Have you ever considered raising your own turkeys to market for the Thanksgiving holiday? Raising market turkeys can be a fun and rewarding way to provide fresh, local food in your community. It is also a great project youth can do to help build animal science content knowledge and entrepreneurial skills.
Choosing a breed
Most turkey breeds will mature between 14-22 weeks of age, which means you will need to purchase birds early in July to make sure they have enough time to grow. Heritage breeds will take a bit longer, 25-30 weeks, so those birds would need to be purchased in late May or early June.
Turkey poults can be purchased through different hatcheries and are typically a few days old when they arrive to the purchaser. Beginning with the end in mind is a good strategy to help you determine what breed you should purchase. Each breed will vary in the length of time it takes for the bird to mature and the final weight on mature birds. Turkeys should be kept in groups of at least three to six birds.
Care and management
Turkey poults are raised very similarly to chickens. They will need to be kept in a brooder for the first six weeks and can then be transferred into a coop setting. Turkeys will need a larger area to grow than chicks due to their size, and size requirements will increase as the turkey grows. The following is the amount of coop space per turkey that will be needed:
- 0-8 weeks: 2-2.5 square feet per turkey
- 8-16 weeks: 3-4 square feet per turkey
- 16-20 weeks: 5-8 square feet per turkey
- 20 weeks to market weight: 6-10 square feet per turkey
Turkeys also require different diets during different growth stages. They need a diet very high in protein so that they can grow and gain muscle quickly. Generally, a 30% protein diet is fed as a starter feed from 0-8 weeks of age. After that, birds can be dropped down to a 20% protein grower formula until they achieve market weight. Turkeys must have access to clean, fresh water at all times as well.

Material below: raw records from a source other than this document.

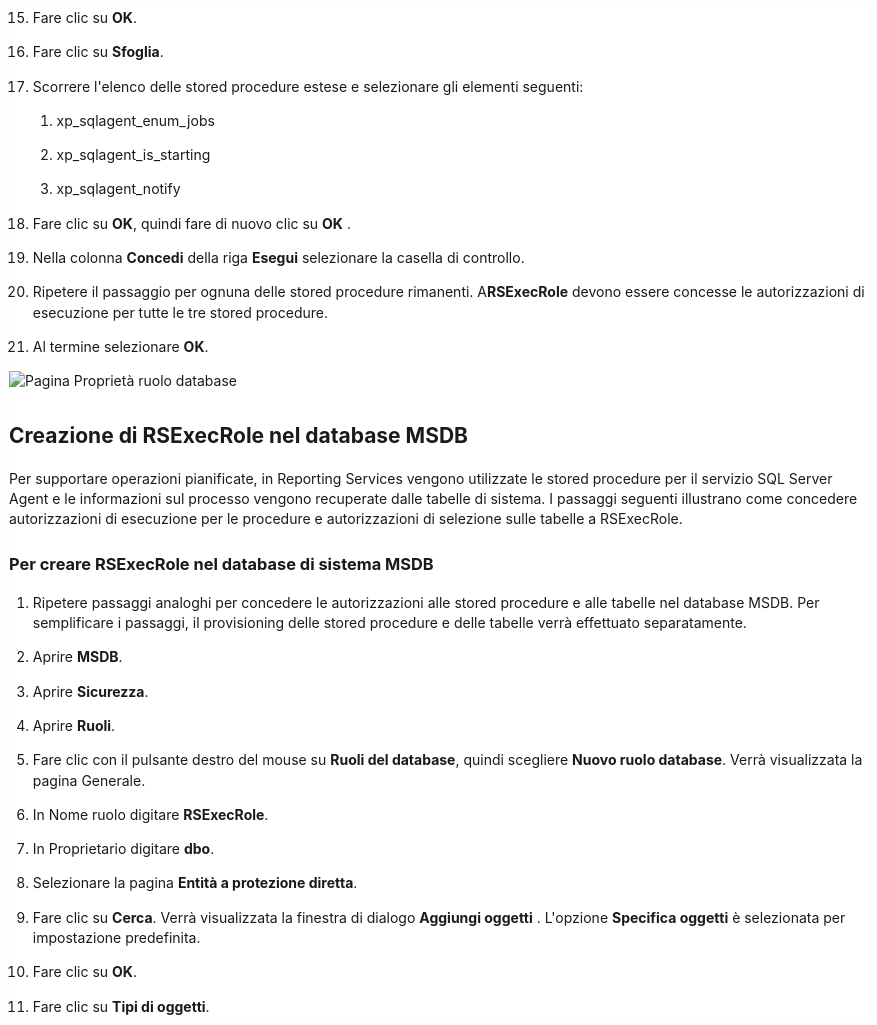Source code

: 15. Fare clic su **OK**.  
  
16. Fare clic su **Sfoglia**.  
  
17. Scorrere l'elenco delle stored procedure estese e selezionare gli elementi seguenti:  
  
    1.  xp_sqlagent_enum_jobs  
  
    2.  xp_sqlagent_is_starting  
  
    3.  xp_sqlagent_notify  
  
18. Fare clic su **OK**, quindi fare di nuovo clic su **OK** .  
  
19. Nella colonna **Concedi** della riga **Esegui** selezionare la casella di controllo.  
  
20. Ripetere il passaggio per ognuna delle stored procedure rimanenti. A**RSExecRole** devono essere concesse le autorizzazioni di esecuzione per tutte le tre stored procedure.  

21. Al termine selezionare **OK**.  
  
 ![Pagina Proprietà ruolo database](../../reporting-services/security/media/rsexecroledbproperties.gif "Pagina Proprietà ruolo database")  
  
## <a name="create-rsexecrole-in-msdb"></a>Creazione di RSExecRole nel database MSDB  
 Per supportare operazioni pianificate, in Reporting Services vengono utilizzate le stored procedure per il servizio SQL Server Agent e le informazioni sul processo vengono recuperate dalle tabelle di sistema. I passaggi seguenti illustrano come concedere autorizzazioni di esecuzione per le procedure e autorizzazioni di selezione sulle tabelle a RSExecRole.  
  
### <a name="to-create-rsexecrole-in-the-msdb-system-database"></a>Per creare RSExecRole nel database di sistema MSDB  
  
1.  Ripetere passaggi analoghi per concedere le autorizzazioni alle stored procedure e alle tabelle nel database MSDB. Per semplificare i passaggi, il provisioning delle stored procedure e delle tabelle verrà effettuato separatamente.  
  
2.  Aprire **MSDB**.  
  
3.  Aprire **Sicurezza**.  
  
4.  Aprire **Ruoli**.  
  
5.  Fare clic con il pulsante destro del mouse su **Ruoli del database**, quindi scegliere **Nuovo ruolo database**. Verrà visualizzata la pagina Generale.  
  
6.  In Nome ruolo digitare **RSExecRole**.  
  
7.  In Proprietario digitare **dbo**.  
  
8.  Selezionare la pagina **Entità a protezione diretta**.  
  
9.  Fare clic su **Cerca**. Verrà visualizzata la finestra di dialogo **Aggiungi oggetti** . L'opzione **Specifica oggetti** è selezionata per impostazione predefinita.  
  
10. Fare clic su **OK**.  
  
11. Fare clic su **Tipi di oggetti**.  
  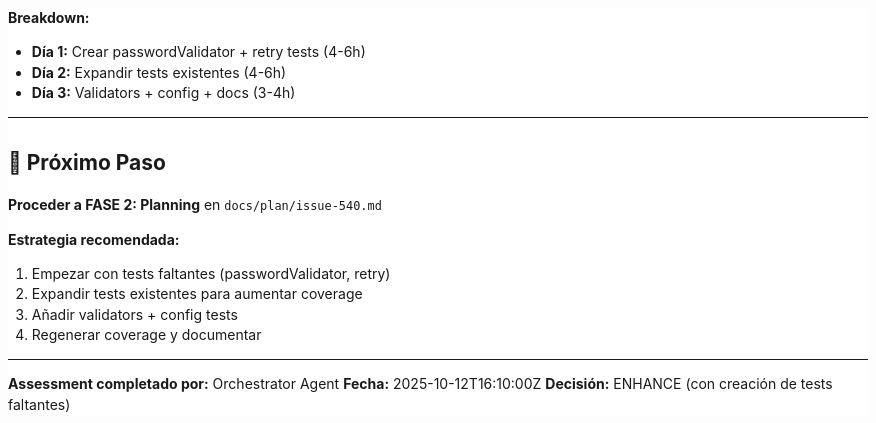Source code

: **Breakdown:**
- **Día 1:** Crear passwordValidator + retry tests (4-6h)
- **Día 2:** Expandir tests existentes (4-6h)
- **Día 3:** Validators + config + docs (3-4h)

---

## 🚀 Próximo Paso

**Proceder a FASE 2: Planning** en `docs/plan/issue-540.md`

**Estrategia recomendada:**
1. Empezar con tests faltantes (passwordValidator, retry)
2. Expandir tests existentes para aumentar coverage
3. Añadir validators + config tests
4. Regenerar coverage y documentar

---

**Assessment completado por:** Orchestrator Agent
**Fecha:** 2025-10-12T16:10:00Z
**Decisión:** ENHANCE (con creación de tests faltantes)
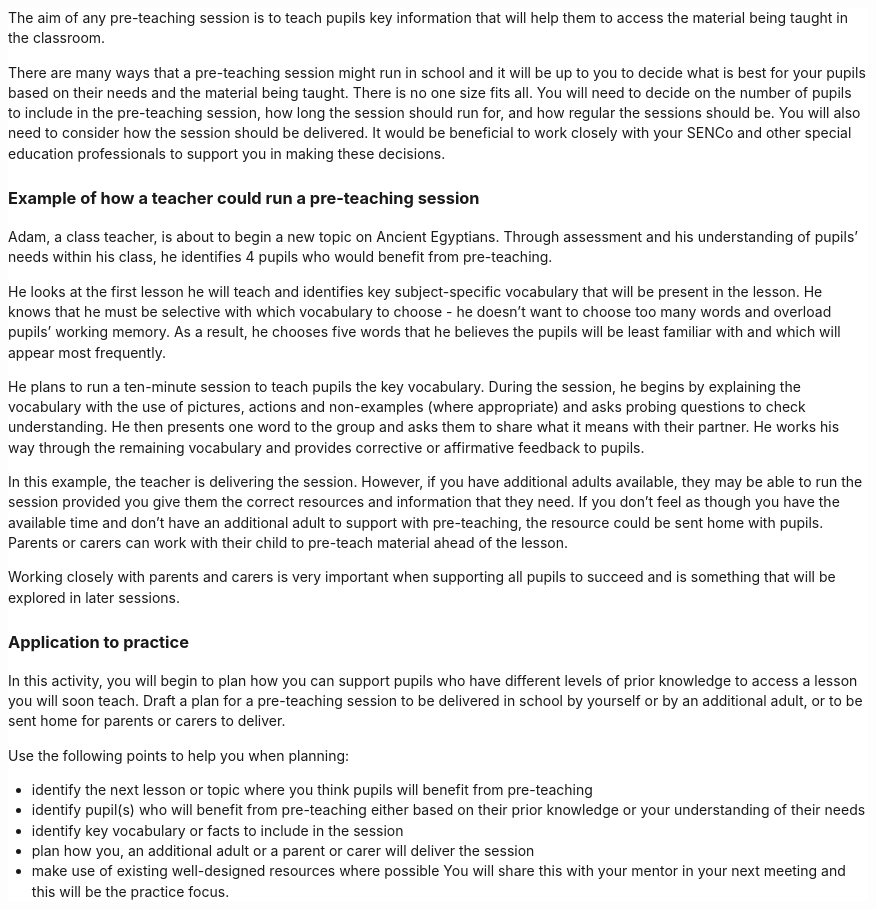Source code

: The aim of any pre-teaching session is to teach pupils key information that will help them to access the material being taught in the classroom.

There are many ways that a pre-teaching session might run in school and it will be up to you to decide what is best for your pupils based on their needs and the material being taught. There is no one size fits all. You will need to decide on the number of pupils to include in the pre-teaching session, how long the session should run for, and how regular the sessions should be. You will also need to consider how the session should be delivered. It would be beneficial to work closely with your SENCo and other special education professionals to support you in making these decisions.



### Example of how a teacher could run a pre-teaching session
Adam, a class teacher, is about to begin a new topic on Ancient Egyptians. Through assessment and his understanding of pupils’ needs within his class, he identifies 4 pupils who would benefit from pre-teaching.

He looks at the first lesson he will teach and identifies key subject-specific vocabulary that will be present in the lesson. He knows that he must be selective with which vocabulary to choose - he doesn’t want to choose too many words and overload pupils’ working memory. As a result, he chooses five words that he believes the pupils will be least familiar with and which will appear most frequently.

He plans to run a ten-minute session to teach pupils the key vocabulary. During the session, he begins by explaining the vocabulary with the use of pictures, actions and non-examples (where appropriate) and asks probing questions to check understanding. He then presents one word to the group and asks them to share what it means with their partner. He works his way through the remaining vocabulary and provides corrective or affirmative feedback to pupils.


In this example, the teacher is delivering the session. However, if you have additional adults available, they may be able to run the session provided you give them the correct resources and information that they need. If you don’t feel as though you have the available time and don’t have an additional adult to support with pre-teaching, the resource could be sent home with pupils. Parents or carers can work with their child to pre-teach material ahead of the lesson.

Working closely with parents and carers is very important when supporting all pupils to succeed and is something that will be explored in later sessions.



### Application to practice
In this activity, you will begin to plan how you can support pupils who have different levels of prior knowledge to access a lesson you will soon teach. Draft a plan for a pre-teaching session to be delivered in school by yourself or by an additional adult, or to be sent home for parents or carers to deliver.

Use the following points to help you when planning:

- identify the next lesson or topic where you think pupils will benefit from pre-teaching 
- identify pupil(s) who will benefit from pre-teaching either based on their prior knowledge or your understanding of their needs 
- identify key vocabulary or facts to include in the session
- plan how you, an additional adult or a parent or carer will deliver the session 
- make use of existing well-designed resources where possible
You will share this with your mentor in your next meeting and this will be the practice
focus.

“Giving Poults a Good Start” by the University of Maine Extension and “Raising Turkeys” by the University of New Hampshire Cooperative Extension are great resources that can provide more in-depth information.
Turkeys are sold at a price per pound. In order to determine what you need to charge per pound, consider the following:
- Purchase price of poults
- Feed costs
- Harvesting costs
- Marketing costs
- Other expenses—bedding, supplies, etc.
Determining your input costs will help you set a fair price so that your costs are covered.
Raising turkeys can be a fun and rewarding opportunity for youth to build upon their 4-H poultry experience outside of the local fair.